Ideas for neurodiverse online dating sites? Yeah, I could give you those, but you probably won't like them. :-)

First, I think any "matching" between people should be based on geographic position (they need to be able to meet), and possibly personality-factors (communication style, other preferences). The results and why people are matched should not be presented.

Second, since there is no chit-chat on social status and position in neurodiversity, there is no need for people to chit-chat with each others prior to meeting IRL (this also intervenes with the normal courtship process that is non-verbal).

Third, the actual matching (dating) process is quite simple. The site will present the two people selected to each others, by giving them each others pictures, and an (approximate) position of where they live (but nothing else). Profiles on the site should not be public. They will then need to negotiate a time and place where they want to meet. In order to handle shy people in a good way, people should be able to negotiate that they will be at a particular place but do not want immediate verbal or physical contact. They can then negotiate new meetings from the site until they eventually want to handle it by themselves.

◆ WORK INSTRUCTIONS: Retype the passage from the post about neurodiverse dating sites that begins with the words containing "Ideas for neurodiverse" and ends with "not be presented.", keeping every character unchanged.

◆ STORED ROWS:
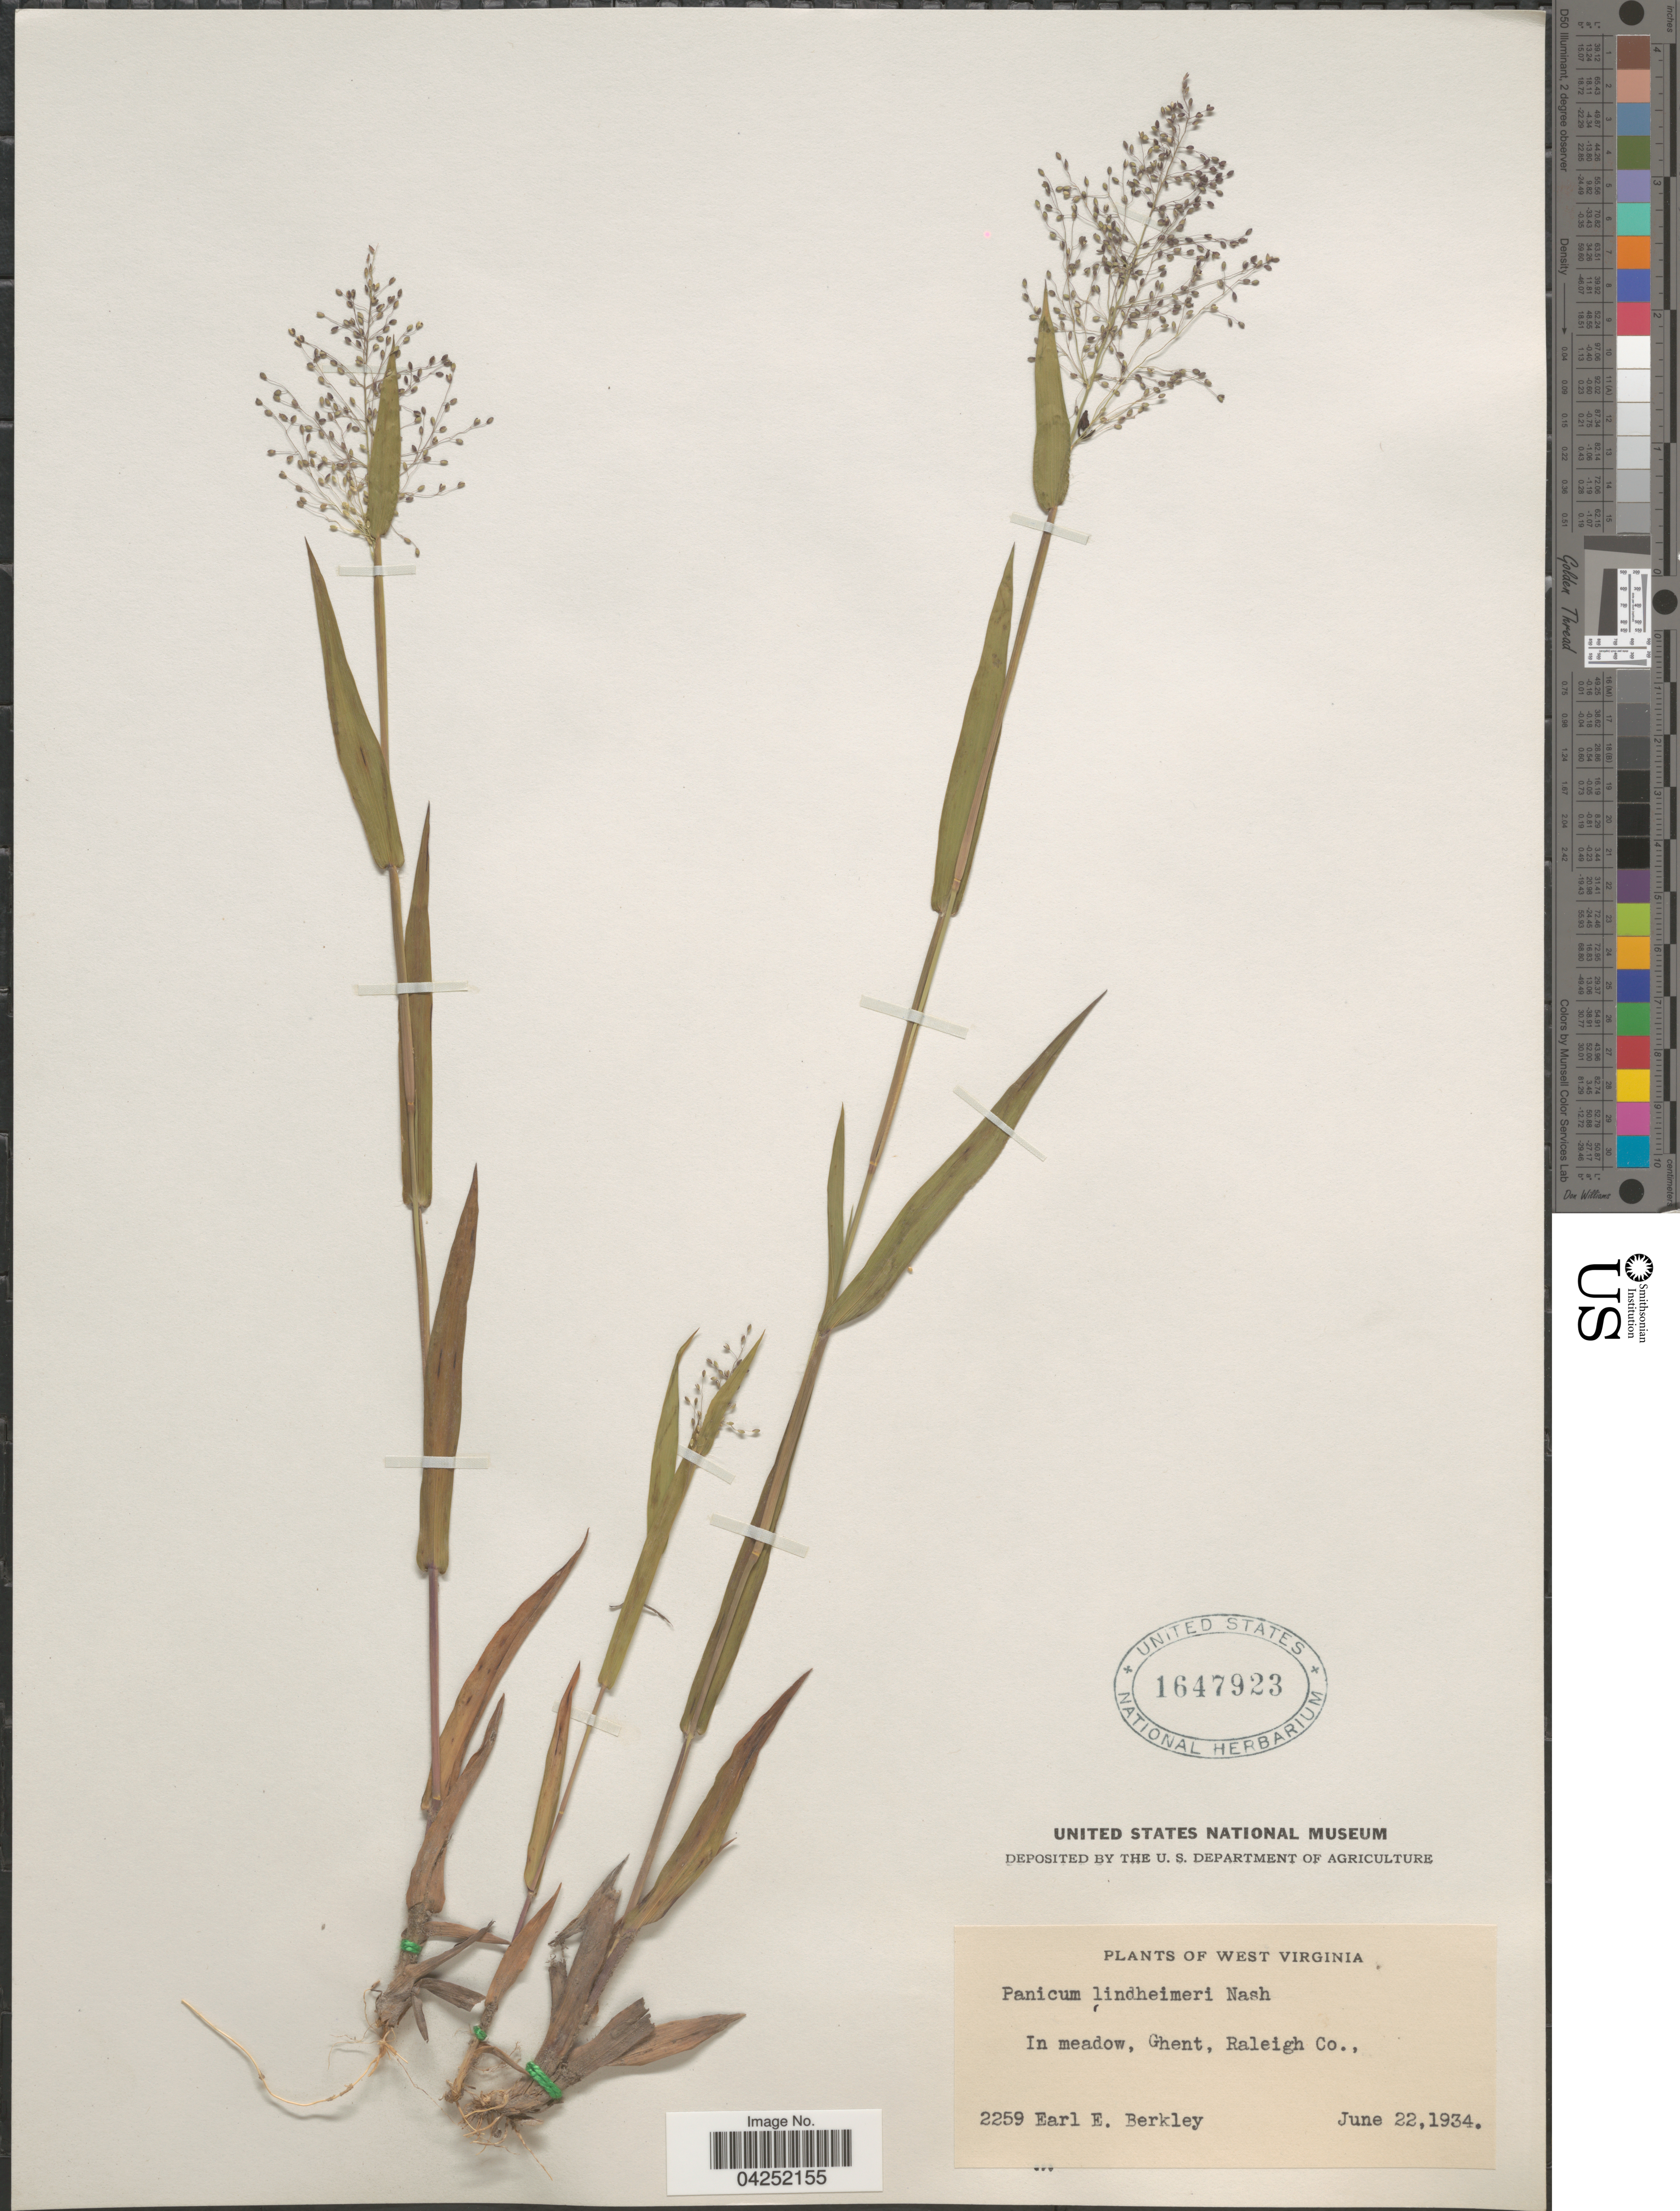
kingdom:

==

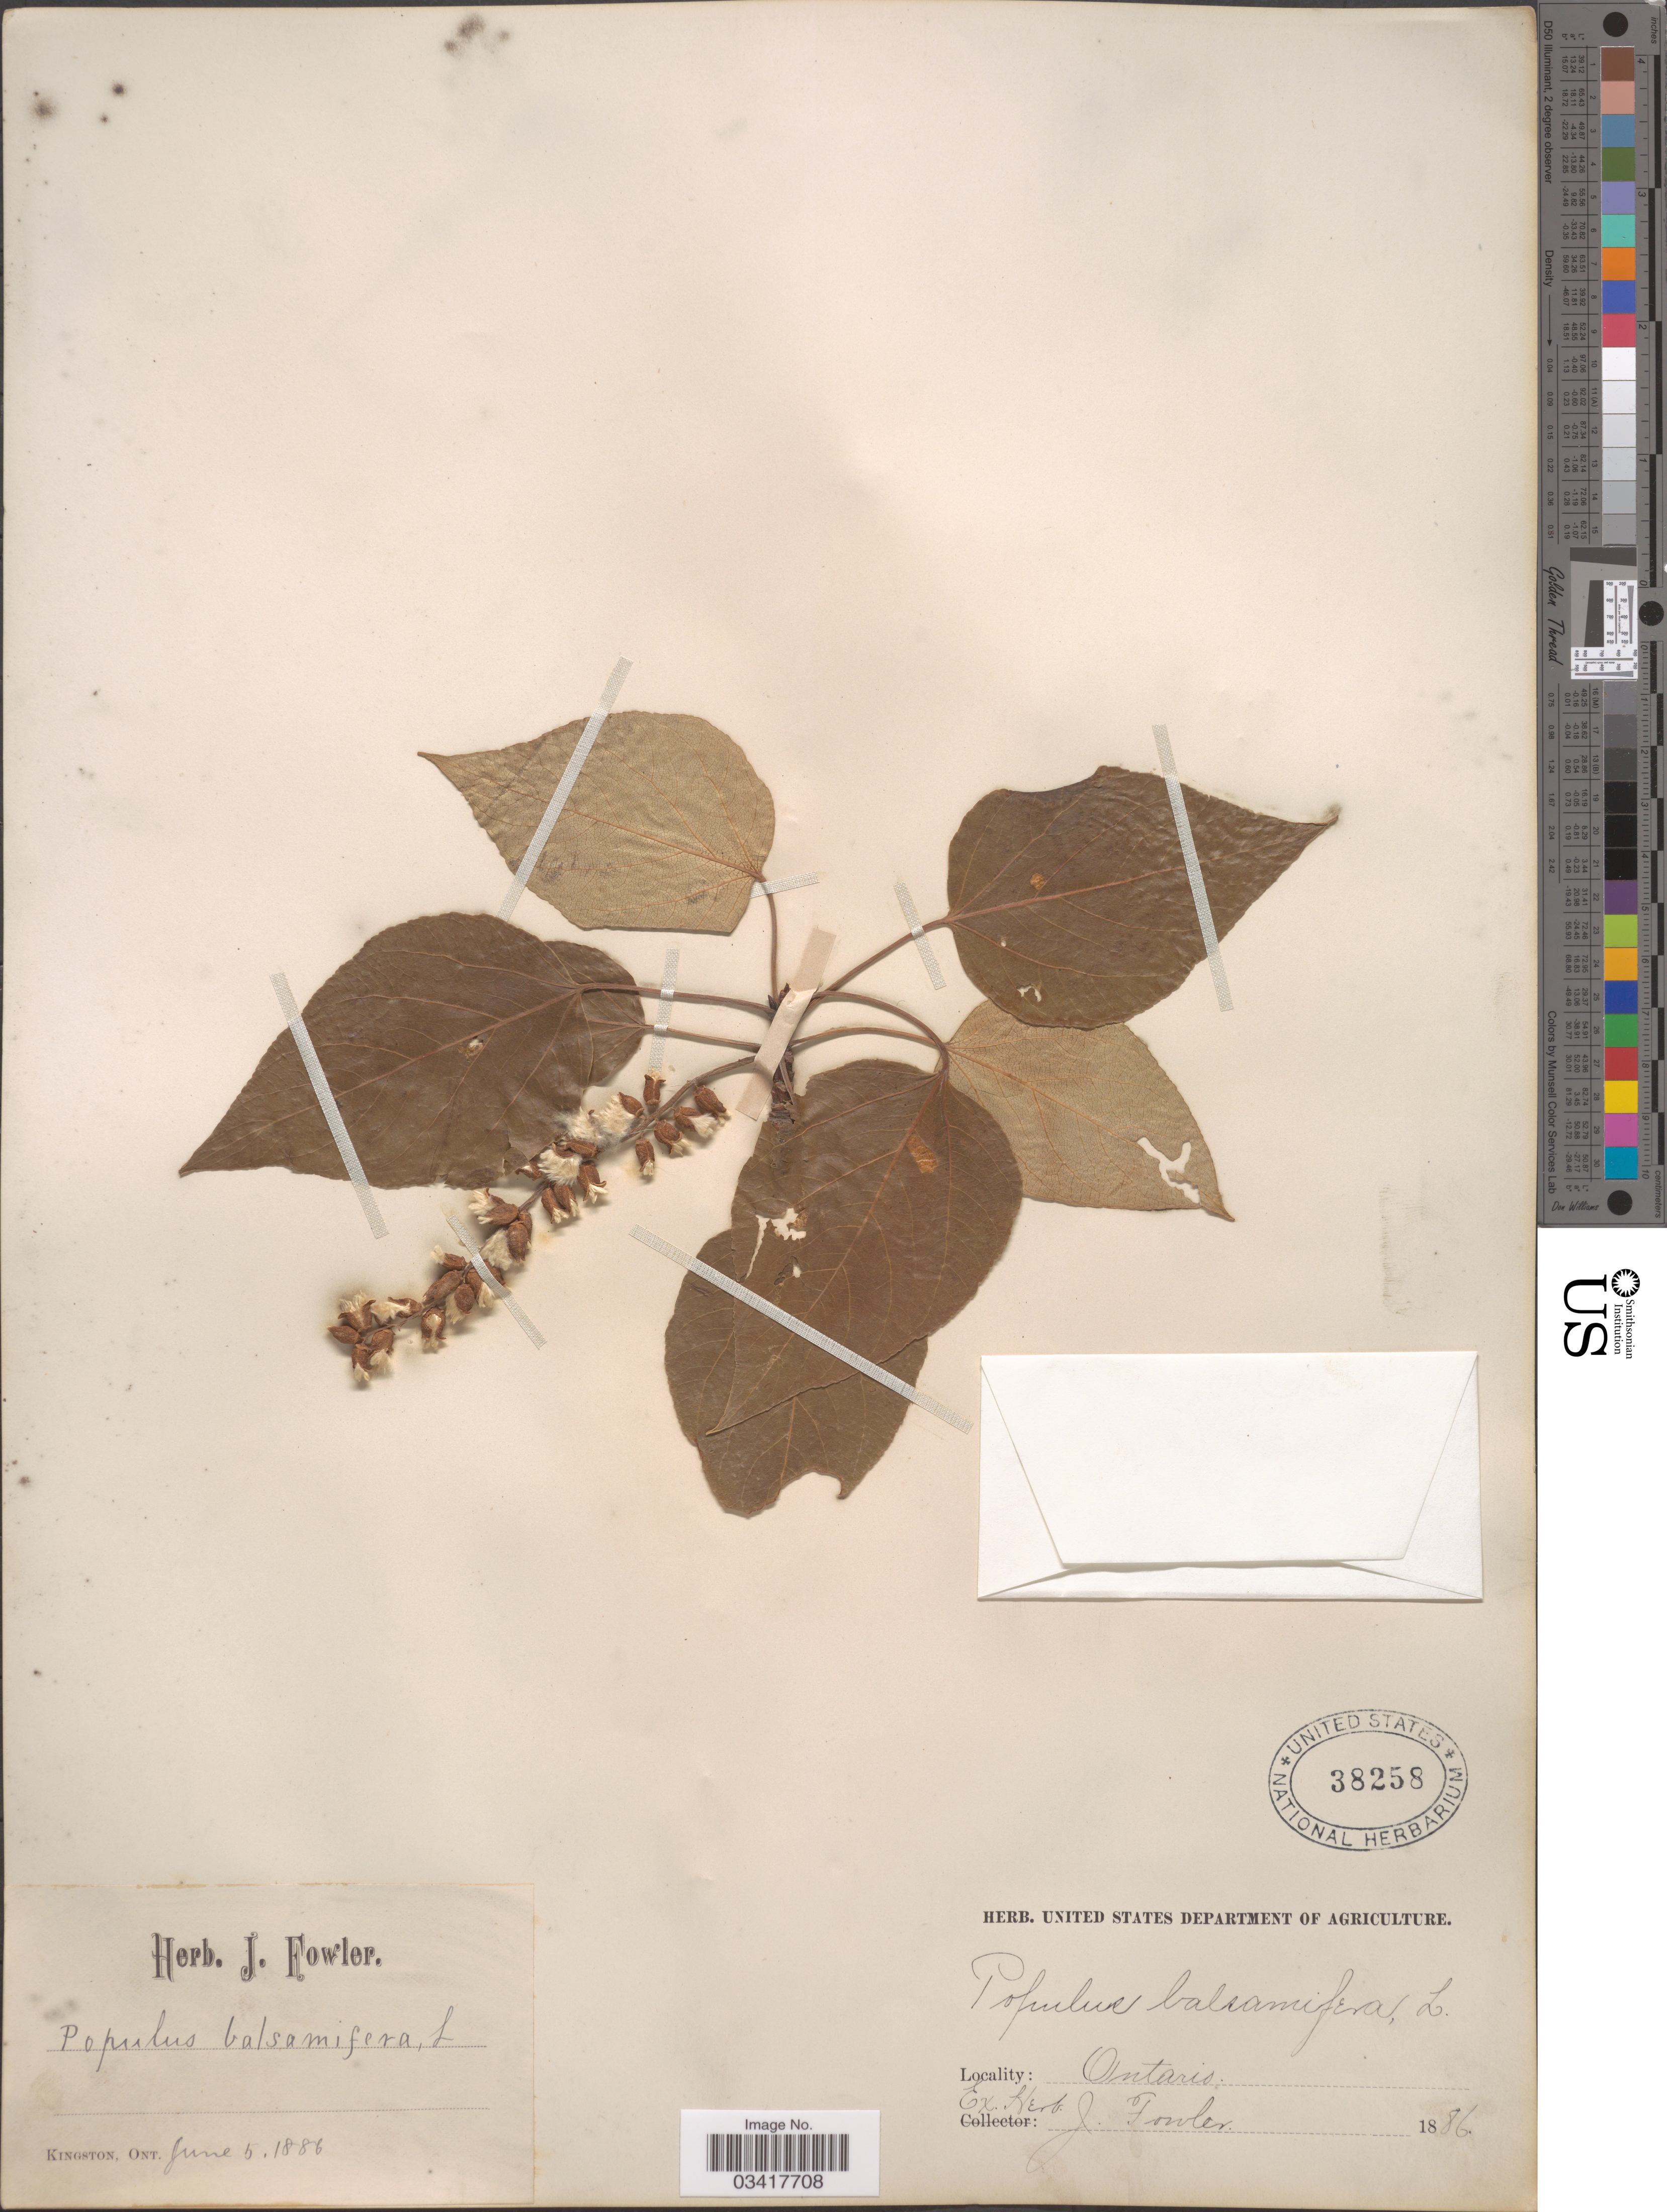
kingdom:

◆ IN RESPONSE:
Ideas for neurodiverse online dating sites? Yeah, I could give you those, but you probably won't like them. :-)

First, I think any "matching" between people should be based on geographic position (they need to be able to meet), and possibly personality-factors (communication style, other preferences). The results and why people are matched should not be presented.